Communiqués
Les dirigeants de l'UBS se paient-ils notre tête?
Les débats des Chambres fédérales au cours des deux première semaines de la session de décembre ont montré que le montage financier destiné à sauver l’UBS exposait à un risque considérable de perte sèche une grande partie au moins des 60 milliards de francs que la Banque nationale suisse (BNS) va engager dans cette opération, directement dans la société spéciale. Simultanément, il apparaît que les dirigeants de l’UBS auraient écrit dans des communications internes dès l’annonce du plan financé par le contribuable sauveteur, le 16 octobre dernier, que cette banque n’aurait jamais été dans la nécessité d’être sauvée par les autorités fédérales !
Avec beaucoup d’amertume, mais avec un sens civique inflexible, l’ensemble du parlement a manifesté cette semaine encore sa volonté unanime de contribuer au sacrifice de sommes inouïes en faveur du sauvetage de l’UBS, après avoir été convaincu par le Conseil fédéral, par les organes dirigeants de la BNS et, originellement, par ceux de l’UBS elle-même que cela était indispensable pour parer au risque de voir cet établissement tomber en faillite. Bien évidemment, c’est le péril systémique d’une catastrophe économique et sociale qui en résulterait pour les déposants privés, pour les caisses de pension et pour les entreprises, avec des conséquences dramatique pour l’emploi, qui a persuadé les parlementaires de se résigner à une telle solution.

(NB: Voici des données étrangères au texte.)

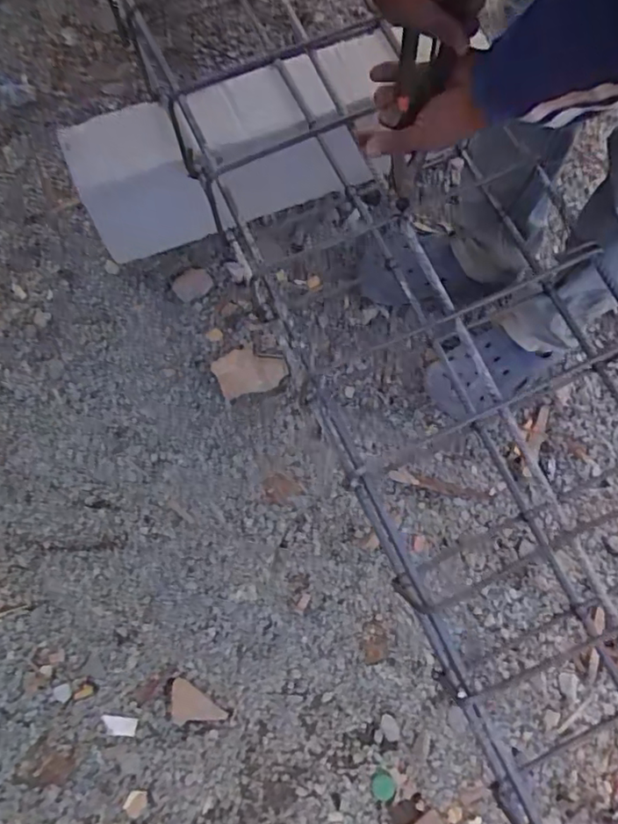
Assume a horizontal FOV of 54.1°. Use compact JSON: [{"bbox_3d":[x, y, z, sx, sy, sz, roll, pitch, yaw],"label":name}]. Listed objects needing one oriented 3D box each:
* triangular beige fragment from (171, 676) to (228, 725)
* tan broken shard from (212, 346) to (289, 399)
[{"bbox_3d":[-0.154,0.394,0.801,0.081,0.004,0.045,34,78,8],"label":"triangular beige fragment"},{"bbox_3d":[-0.091,-0.066,0.926,0.106,0.008,0.074,-15,76,-4],"label":"tan broken shard"}]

Quelle n’a pas été l’effarement du monde politique fédéral à la lecture de la presse du jeudi 11 décembre en apprenant que les présidents du Conseil d’administration et de la Direction générale de l’UBS auraient adressé, le jour même de l’annonce qu’un plan de sauvetage fédéral était nécessaire et pour ainsi dire prêt, différents courriels internes à la banque niant expressément cette nécessité. On ne saurait plus clairement se payer la tête du contribuable sauveteur et des autorités du pays. Sur un plan strictement juridique, il y a lieu de se demander si un tel comportement n’a pas consisté en une manœuvre propre à appauvrir la BNS (qui appartient largement à la Confédération et aux cantons) au profit indu de l’UBS, ce qui serait d’une extrême gravité.
A moins que les informations parues dans la presse à ce sujet ne soient démenties de façon crédible, les Verts interpelleront, cette session encore, le Conseil fédéral sur l’attitude éhontée des dirigeants de cette banque.